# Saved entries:

---

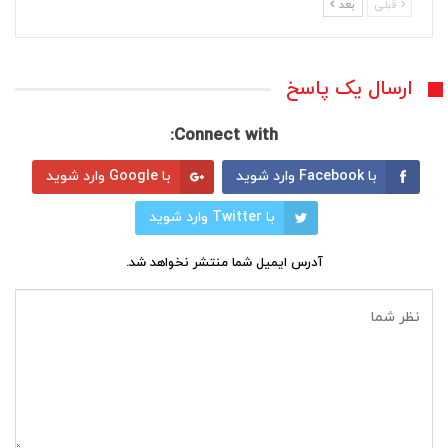
قبلی
بعد
ارسال یک پاسخ
Connect with:
با Facebook وارد شوید
با Google وارد شوید
با Twitter وارد شوید
آدرس ایمیل شما منتشر نخواهد شد.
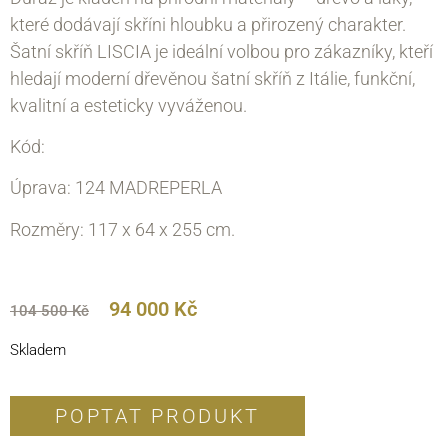
které dodávají skříni hloubku a přirozený charakter.
Šatní skříň LISCIA je ideální volbou pro zákazníky, kteří
hledají moderní dřevěnou šatní skříň z Itálie, funkční,
kvalitní a esteticky vyváženou.
Kód:
Úprava: 124 MADREPERLA
Rozměry: 117 x 64 х 255 cm.
94 000
Kč
104 500
Kč
Skladem
POPTAT PRODUKT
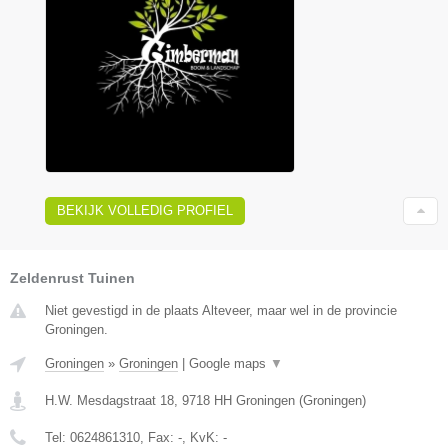
BEKIJK VOLLEDIG PROFIEL
Zeldenrust Tuinen
Niet gevestigd in de plaats Alteveer, maar wel in de provincie
Groningen.
Groningen
»
Groningen
|
Google maps
▼
H.W. Mesdagstraat 18
,
9718 HH
Groningen
(
Groningen
)
Tel:
0624861310
, Fax:
-
, KvK:
-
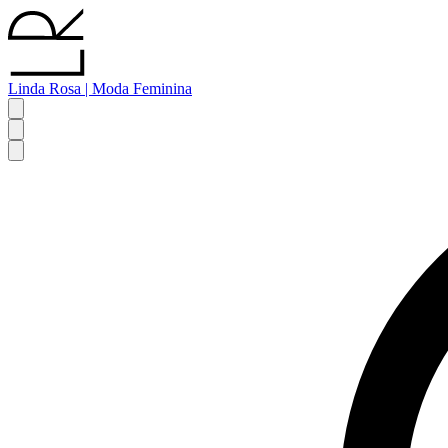
Linda Rosa | Moda Feminina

---

# HOW TO COMPLETE THIS TASK:
Each line of the records is to be reproduced exactly, and each picture dropped.

# ANSWER TO THIS EXERCISE:
قبلی
بعد
ارسال یک پاسخ
Connect with:
با Facebook وارد شوید
با Google وارد شوید
با Twitter وارد شوید
آدرس ایمیل شما منتشر نخواهد شد.
které dodávají skříni hloubku a přirozený charakter.
Šatní skříň LISCIA je ideální volbou pro zákazníky, kteří
hledají moderní dřevěnou šatní skříň z Itálie, funkční,
kvalitní a esteticky vyváženou.
Kód:
Úprava: 124 MADREPERLA
Rozměry: 117 x 64 х 255 cm.
94 000
Kč
104 500
Kč
Skladem
POPTAT PRODUKT
BEKIJK VOLLEDIG PROFIEL
Zeldenrust Tuinen
Niet gevestigd in de plaats Alteveer, maar wel in de provincie
Groningen.
Groningen
»
Groningen
|
Google maps
▼
H.W. Mesdagstraat 18
,
9718 HH
Groningen
(
Groningen
)
Tel:
0624861310
, Fax:
-
, KvK:
-
Linda Rosa | Moda Feminina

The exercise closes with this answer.